The problem: With the images removed, repeat the data below exactly.

___ Input data

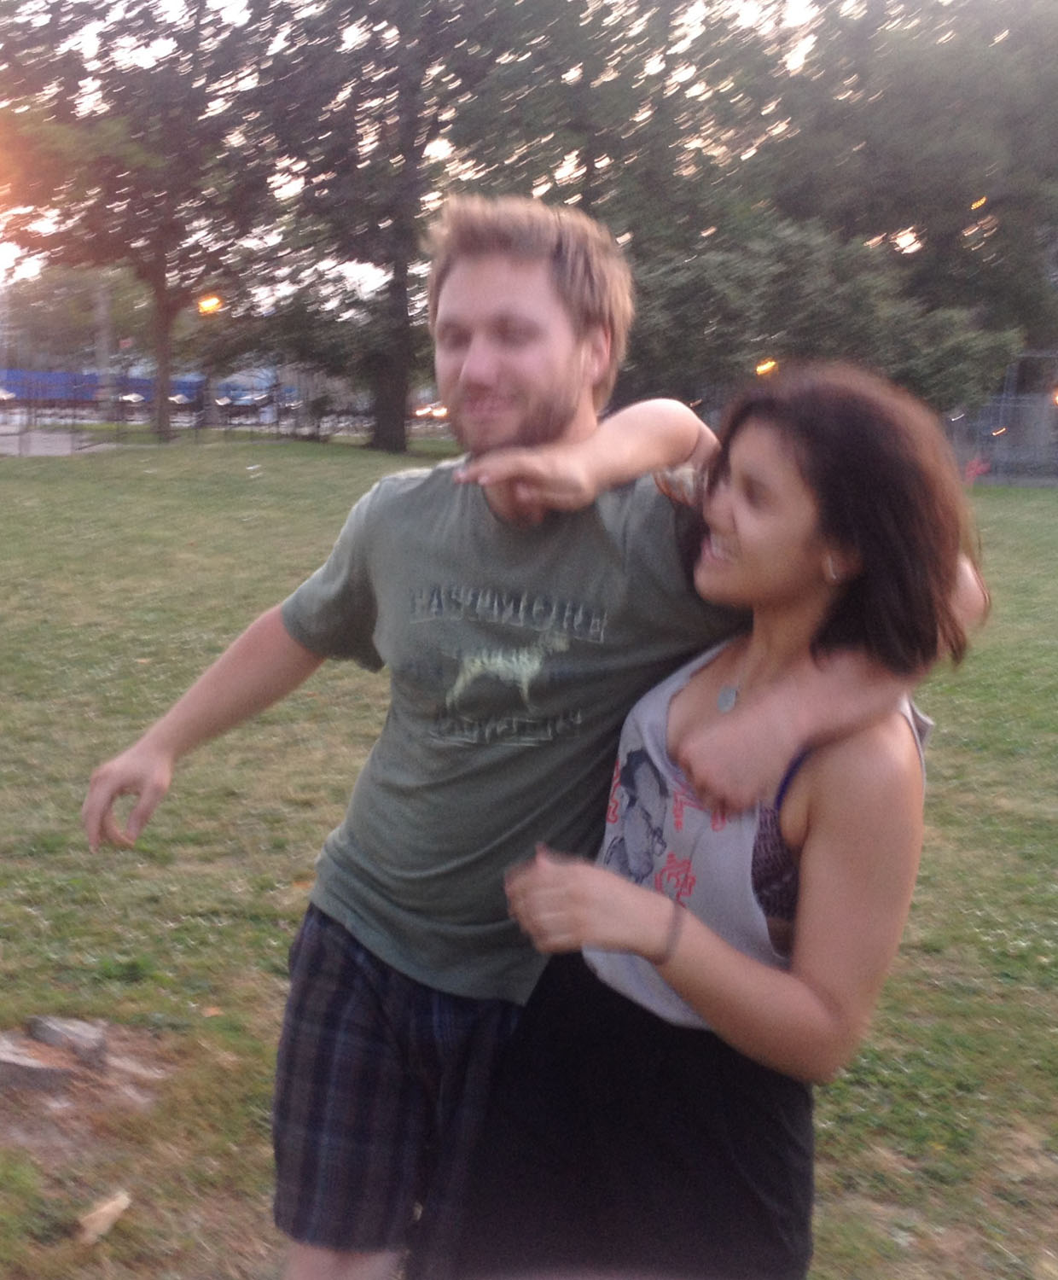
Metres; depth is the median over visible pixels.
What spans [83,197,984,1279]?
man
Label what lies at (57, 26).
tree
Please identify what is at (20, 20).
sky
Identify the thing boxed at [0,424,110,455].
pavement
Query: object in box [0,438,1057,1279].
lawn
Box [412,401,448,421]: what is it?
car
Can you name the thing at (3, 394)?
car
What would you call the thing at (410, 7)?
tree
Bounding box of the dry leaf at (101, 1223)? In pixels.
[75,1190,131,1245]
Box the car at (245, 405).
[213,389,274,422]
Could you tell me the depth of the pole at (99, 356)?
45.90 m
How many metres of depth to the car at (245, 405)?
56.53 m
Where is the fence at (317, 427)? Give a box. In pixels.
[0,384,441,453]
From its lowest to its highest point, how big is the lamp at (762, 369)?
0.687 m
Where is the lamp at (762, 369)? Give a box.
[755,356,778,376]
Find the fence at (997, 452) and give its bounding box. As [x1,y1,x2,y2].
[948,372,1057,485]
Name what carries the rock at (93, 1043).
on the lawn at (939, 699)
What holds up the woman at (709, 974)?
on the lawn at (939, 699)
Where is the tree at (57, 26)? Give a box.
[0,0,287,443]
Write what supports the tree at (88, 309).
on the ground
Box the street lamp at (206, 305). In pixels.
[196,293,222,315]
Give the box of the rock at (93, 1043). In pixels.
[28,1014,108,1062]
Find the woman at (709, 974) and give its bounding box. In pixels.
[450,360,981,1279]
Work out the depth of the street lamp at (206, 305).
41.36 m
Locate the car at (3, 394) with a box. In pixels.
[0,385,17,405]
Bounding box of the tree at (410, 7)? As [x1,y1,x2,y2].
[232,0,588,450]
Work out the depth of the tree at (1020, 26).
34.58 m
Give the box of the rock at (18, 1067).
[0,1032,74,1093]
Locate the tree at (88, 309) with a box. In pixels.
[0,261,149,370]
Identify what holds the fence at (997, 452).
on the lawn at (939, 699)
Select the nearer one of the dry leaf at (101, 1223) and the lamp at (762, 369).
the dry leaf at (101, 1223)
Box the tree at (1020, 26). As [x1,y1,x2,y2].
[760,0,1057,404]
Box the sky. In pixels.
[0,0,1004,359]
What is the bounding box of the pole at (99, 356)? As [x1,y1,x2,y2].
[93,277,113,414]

______

Expected output:
Metres; depth is the median over visible pixels.
What spans [83,197,984,1279]?
man
Label what lies at (57, 26).
tree
Please identify what is at (20, 20).
sky
Identify the thing boxed at [0,424,110,455].
pavement
Query: object in box [0,438,1057,1279].
lawn
Box [412,401,448,421]: what is it?
car
Can you name the thing at (3, 394)?
car
What would you call the thing at (410, 7)?
tree
Bounding box of the dry leaf at (101, 1223)? In pixels.
[75,1190,131,1245]
Box the car at (245, 405).
[213,389,274,422]
Could you tell me the depth of the pole at (99, 356)?
45.90 m
How many metres of depth to the car at (245, 405)?
56.53 m
Where is the fence at (317, 427)? Give a box. In pixels.
[0,384,441,453]
From its lowest to its highest point, how big is the lamp at (762, 369)?
0.687 m
Where is the lamp at (762, 369)? Give a box.
[755,356,778,376]
Find the fence at (997, 452) and give its bounding box. As [x1,y1,x2,y2].
[948,372,1057,485]
Name what carries the rock at (93, 1043).
on the lawn at (939, 699)
What holds up the woman at (709, 974)?
on the lawn at (939, 699)
Where is the tree at (57, 26)? Give a box.
[0,0,287,443]
Write what supports the tree at (88, 309).
on the ground
Box the street lamp at (206, 305). In pixels.
[196,293,222,315]
Give the box of the rock at (93, 1043). In pixels.
[28,1014,108,1062]
Find the woman at (709, 974) and give its bounding box. In pixels.
[450,360,981,1279]
Work out the depth of the street lamp at (206, 305).
41.36 m
Locate the car at (3, 394) with a box. In pixels.
[0,385,17,405]
Bounding box of the tree at (410, 7)? As [x1,y1,x2,y2].
[232,0,588,450]
Work out the depth of the tree at (1020, 26).
34.58 m
Give the box of the rock at (18, 1067).
[0,1032,74,1093]
Locate the tree at (88, 309) with a box. In pixels.
[0,261,149,370]
Identify what holds the fence at (997, 452).
on the lawn at (939, 699)
Select the nearer one of the dry leaf at (101, 1223) and the lamp at (762, 369).
the dry leaf at (101, 1223)
Box the tree at (1020, 26). As [x1,y1,x2,y2].
[760,0,1057,404]
Box the sky. In pixels.
[0,0,1004,359]
What is the bounding box of the pole at (99, 356)? As [x1,y1,x2,y2].
[93,277,113,414]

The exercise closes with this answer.